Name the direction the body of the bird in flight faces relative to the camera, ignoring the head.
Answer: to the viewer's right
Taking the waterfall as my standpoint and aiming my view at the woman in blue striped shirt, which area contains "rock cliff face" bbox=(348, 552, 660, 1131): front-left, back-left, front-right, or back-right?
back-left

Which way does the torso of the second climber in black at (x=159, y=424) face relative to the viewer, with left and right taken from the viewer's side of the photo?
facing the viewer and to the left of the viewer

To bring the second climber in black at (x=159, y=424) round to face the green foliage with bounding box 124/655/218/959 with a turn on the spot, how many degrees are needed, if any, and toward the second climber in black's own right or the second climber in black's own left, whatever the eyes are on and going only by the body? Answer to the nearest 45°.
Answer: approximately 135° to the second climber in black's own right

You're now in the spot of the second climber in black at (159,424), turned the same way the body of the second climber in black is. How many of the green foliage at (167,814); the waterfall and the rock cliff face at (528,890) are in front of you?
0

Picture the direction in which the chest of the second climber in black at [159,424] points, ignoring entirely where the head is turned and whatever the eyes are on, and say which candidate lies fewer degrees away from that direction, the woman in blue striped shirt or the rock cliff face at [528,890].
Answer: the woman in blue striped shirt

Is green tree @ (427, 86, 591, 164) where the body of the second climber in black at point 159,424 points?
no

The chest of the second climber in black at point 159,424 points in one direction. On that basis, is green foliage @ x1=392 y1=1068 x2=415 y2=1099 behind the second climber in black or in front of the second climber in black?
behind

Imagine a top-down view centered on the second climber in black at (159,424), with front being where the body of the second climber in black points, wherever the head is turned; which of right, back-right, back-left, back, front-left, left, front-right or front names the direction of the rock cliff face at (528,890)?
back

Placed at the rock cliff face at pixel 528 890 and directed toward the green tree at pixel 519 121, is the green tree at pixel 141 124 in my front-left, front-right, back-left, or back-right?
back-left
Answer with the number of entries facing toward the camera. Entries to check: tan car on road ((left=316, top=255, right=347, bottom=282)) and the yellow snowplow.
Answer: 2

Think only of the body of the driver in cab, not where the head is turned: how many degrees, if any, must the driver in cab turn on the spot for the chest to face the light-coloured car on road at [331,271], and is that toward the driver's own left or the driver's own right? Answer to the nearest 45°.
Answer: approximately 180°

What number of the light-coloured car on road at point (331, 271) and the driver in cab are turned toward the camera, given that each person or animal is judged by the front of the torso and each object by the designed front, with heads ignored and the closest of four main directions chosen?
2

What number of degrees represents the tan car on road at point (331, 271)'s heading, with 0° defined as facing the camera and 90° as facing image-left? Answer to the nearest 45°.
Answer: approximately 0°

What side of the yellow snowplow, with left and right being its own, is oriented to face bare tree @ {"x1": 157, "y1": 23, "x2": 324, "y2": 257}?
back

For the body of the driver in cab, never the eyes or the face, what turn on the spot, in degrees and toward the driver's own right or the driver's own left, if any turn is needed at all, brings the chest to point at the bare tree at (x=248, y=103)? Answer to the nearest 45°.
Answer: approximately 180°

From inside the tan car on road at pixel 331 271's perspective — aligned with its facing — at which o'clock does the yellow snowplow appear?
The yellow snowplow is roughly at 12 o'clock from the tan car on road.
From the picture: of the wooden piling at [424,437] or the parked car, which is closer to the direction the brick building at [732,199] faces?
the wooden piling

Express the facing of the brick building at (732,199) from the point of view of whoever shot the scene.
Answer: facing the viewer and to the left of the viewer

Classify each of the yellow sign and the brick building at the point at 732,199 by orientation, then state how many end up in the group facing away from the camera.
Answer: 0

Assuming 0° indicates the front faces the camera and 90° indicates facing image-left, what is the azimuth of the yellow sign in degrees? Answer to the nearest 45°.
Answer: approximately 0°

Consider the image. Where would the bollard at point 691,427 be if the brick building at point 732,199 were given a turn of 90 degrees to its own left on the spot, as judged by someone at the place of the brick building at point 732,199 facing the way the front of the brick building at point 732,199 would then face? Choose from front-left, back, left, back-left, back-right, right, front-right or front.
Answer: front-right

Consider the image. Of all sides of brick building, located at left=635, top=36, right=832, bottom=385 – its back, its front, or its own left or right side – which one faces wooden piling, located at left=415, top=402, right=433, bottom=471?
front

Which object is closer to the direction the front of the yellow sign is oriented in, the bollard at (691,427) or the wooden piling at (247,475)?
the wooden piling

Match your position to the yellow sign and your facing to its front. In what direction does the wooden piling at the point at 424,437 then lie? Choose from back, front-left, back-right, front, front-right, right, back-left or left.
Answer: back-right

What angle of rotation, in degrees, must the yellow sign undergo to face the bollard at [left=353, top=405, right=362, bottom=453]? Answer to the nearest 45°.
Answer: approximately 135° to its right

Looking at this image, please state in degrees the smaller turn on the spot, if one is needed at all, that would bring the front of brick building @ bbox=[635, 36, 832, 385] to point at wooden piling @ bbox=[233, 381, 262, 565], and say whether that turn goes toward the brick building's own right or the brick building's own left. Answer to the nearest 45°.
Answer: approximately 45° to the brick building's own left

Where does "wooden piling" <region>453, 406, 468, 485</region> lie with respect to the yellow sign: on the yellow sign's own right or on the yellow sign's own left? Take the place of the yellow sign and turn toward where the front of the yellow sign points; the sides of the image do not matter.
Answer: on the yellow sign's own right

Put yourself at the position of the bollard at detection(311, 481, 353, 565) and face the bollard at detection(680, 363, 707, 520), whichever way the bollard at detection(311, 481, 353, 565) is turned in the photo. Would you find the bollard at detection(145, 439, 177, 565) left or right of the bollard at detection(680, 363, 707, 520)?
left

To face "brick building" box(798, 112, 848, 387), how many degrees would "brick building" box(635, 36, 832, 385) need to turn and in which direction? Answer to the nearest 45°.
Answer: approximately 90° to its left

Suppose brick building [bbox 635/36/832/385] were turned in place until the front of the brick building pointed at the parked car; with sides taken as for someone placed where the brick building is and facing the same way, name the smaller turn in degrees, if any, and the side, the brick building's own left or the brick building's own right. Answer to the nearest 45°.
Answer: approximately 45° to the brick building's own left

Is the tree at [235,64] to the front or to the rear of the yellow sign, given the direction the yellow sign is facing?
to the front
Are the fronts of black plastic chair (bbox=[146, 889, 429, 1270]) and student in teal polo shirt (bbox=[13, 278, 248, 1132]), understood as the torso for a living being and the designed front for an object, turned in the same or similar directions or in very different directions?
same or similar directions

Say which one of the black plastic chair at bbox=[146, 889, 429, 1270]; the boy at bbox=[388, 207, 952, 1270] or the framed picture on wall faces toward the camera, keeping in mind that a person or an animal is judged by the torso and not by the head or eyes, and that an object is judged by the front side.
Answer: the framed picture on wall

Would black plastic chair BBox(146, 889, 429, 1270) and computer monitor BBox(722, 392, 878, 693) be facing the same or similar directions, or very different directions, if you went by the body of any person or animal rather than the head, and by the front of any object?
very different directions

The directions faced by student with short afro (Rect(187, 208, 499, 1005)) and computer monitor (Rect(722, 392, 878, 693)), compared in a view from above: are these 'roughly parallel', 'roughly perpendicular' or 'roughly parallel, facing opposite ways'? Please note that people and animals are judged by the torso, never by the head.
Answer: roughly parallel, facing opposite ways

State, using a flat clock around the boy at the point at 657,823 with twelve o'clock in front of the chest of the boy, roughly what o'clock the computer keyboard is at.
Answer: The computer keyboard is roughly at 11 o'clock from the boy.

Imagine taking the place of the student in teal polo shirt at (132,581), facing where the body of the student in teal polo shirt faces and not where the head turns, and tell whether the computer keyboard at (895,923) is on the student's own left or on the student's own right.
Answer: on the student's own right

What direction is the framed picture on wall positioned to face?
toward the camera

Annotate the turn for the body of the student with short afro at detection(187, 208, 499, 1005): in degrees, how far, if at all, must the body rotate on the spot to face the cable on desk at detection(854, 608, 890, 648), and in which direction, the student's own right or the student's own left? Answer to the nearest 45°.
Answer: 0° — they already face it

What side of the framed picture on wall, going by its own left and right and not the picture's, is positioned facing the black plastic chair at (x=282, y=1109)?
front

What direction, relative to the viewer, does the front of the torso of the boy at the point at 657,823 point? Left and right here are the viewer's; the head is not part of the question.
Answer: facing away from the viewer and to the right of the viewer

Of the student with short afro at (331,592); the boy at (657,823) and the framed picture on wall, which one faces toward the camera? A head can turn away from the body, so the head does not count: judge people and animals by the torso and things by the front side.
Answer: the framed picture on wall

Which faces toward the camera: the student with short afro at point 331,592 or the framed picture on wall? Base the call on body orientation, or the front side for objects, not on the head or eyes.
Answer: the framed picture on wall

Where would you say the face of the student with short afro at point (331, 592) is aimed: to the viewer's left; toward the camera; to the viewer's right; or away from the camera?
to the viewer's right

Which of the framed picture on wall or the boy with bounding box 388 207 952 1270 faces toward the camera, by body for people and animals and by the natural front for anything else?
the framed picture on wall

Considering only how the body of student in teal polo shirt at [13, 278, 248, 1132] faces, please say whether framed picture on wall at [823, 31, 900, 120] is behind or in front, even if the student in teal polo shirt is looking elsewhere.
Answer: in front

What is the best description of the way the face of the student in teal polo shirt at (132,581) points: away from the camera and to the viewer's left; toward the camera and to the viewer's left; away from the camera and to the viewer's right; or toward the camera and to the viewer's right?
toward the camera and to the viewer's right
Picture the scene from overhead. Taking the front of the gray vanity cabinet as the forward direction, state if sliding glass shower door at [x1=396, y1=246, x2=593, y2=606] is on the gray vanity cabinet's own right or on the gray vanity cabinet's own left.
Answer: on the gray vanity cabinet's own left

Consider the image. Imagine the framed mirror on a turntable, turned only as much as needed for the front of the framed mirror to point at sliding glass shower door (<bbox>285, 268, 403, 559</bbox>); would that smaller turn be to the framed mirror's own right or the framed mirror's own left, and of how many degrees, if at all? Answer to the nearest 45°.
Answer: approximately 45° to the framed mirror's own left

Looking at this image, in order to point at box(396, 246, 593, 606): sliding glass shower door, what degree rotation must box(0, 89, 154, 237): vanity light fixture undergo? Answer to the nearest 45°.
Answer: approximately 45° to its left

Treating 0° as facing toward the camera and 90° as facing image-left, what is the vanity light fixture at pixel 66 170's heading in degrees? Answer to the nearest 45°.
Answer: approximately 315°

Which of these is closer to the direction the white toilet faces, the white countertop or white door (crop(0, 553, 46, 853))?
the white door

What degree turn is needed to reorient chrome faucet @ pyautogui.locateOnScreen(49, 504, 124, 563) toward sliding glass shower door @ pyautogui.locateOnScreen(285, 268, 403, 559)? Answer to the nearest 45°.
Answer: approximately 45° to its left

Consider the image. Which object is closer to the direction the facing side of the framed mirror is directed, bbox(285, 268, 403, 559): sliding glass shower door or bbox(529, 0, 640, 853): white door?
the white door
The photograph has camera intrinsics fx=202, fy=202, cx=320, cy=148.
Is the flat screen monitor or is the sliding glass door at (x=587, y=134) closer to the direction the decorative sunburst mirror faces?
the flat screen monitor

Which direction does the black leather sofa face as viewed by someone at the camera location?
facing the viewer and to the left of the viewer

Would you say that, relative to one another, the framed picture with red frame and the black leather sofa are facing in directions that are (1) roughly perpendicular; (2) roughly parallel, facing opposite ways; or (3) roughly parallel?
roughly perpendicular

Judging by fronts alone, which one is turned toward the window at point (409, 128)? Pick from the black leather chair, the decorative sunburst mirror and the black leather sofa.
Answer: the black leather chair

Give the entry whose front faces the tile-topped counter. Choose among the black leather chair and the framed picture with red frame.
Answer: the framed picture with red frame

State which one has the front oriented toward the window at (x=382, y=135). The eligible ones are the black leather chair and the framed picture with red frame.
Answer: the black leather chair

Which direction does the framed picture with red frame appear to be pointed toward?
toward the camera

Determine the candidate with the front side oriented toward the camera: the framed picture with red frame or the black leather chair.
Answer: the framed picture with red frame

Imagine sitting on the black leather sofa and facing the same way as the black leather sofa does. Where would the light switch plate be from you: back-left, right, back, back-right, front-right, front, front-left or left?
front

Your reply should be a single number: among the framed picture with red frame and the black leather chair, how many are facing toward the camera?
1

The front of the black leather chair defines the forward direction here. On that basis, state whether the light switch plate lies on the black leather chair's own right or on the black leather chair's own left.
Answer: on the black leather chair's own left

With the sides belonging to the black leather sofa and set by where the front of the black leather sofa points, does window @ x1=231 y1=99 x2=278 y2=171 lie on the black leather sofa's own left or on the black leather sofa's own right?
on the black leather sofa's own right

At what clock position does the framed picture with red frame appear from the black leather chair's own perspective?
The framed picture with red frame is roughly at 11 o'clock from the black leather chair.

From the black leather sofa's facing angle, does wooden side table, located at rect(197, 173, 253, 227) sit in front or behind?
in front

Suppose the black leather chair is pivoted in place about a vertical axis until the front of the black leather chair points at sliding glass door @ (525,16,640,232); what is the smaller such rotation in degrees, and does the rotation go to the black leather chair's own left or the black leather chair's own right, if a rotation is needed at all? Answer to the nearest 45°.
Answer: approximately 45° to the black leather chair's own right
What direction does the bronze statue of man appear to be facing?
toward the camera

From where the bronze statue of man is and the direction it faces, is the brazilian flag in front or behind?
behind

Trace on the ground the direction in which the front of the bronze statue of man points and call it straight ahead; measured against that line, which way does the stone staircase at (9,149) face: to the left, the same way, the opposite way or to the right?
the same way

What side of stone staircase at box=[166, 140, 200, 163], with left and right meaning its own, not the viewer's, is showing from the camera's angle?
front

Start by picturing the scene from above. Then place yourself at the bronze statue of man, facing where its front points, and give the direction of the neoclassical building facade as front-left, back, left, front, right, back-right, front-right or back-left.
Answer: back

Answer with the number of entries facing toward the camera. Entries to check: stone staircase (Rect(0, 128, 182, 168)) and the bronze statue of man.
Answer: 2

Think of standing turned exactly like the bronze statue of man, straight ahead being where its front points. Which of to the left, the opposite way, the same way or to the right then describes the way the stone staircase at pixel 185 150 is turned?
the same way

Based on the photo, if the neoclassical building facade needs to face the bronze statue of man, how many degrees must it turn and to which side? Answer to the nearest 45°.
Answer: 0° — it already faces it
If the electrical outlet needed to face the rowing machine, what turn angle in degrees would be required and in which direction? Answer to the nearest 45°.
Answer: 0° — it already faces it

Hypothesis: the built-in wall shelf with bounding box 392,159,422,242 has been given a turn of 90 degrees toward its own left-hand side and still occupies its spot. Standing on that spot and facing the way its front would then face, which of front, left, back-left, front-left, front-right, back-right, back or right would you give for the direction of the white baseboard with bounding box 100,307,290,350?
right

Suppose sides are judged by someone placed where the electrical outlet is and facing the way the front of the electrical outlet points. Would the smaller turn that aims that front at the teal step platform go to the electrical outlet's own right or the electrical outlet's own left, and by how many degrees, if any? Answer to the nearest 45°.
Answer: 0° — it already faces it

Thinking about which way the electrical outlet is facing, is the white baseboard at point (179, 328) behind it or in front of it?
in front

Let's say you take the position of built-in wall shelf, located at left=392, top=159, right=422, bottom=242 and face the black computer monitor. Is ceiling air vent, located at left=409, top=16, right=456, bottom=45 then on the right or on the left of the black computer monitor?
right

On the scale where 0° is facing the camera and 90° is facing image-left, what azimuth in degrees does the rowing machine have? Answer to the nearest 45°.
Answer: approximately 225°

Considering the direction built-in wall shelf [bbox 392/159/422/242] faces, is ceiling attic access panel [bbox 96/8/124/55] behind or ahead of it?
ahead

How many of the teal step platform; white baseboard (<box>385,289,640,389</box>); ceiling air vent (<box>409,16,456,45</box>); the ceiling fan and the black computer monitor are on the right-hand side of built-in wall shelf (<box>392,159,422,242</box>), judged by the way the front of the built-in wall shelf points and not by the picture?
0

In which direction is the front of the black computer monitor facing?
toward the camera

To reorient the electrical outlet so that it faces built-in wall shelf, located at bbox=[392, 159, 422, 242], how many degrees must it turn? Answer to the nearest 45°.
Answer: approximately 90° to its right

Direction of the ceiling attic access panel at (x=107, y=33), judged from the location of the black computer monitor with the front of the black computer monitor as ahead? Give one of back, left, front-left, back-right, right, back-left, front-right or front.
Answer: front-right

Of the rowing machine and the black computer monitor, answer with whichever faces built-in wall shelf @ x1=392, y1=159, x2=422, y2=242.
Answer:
=====
▶ _REQUIREMENT_
Your answer must be the line containing "To reorient the" and every line after it through the end of the records above, reproduced exactly and alone.

▶ _THE ANSWER_
To reorient the electrical outlet so that it faces built-in wall shelf, located at bbox=[392, 159, 422, 242], how many degrees must it turn? Answer to the nearest 45°.
Answer: approximately 90° to its right

Direction of the ceiling attic access panel at (x=107, y=33), judged from the location of the black computer monitor with the front of the black computer monitor as ahead? Give one of back, left, front-left, back-right, right, back-left, front-right or front.
Answer: front-right

Of the rowing machine and the black computer monitor, answer with whichever faces built-in wall shelf @ x1=392, y1=159, x2=422, y2=242.
Answer:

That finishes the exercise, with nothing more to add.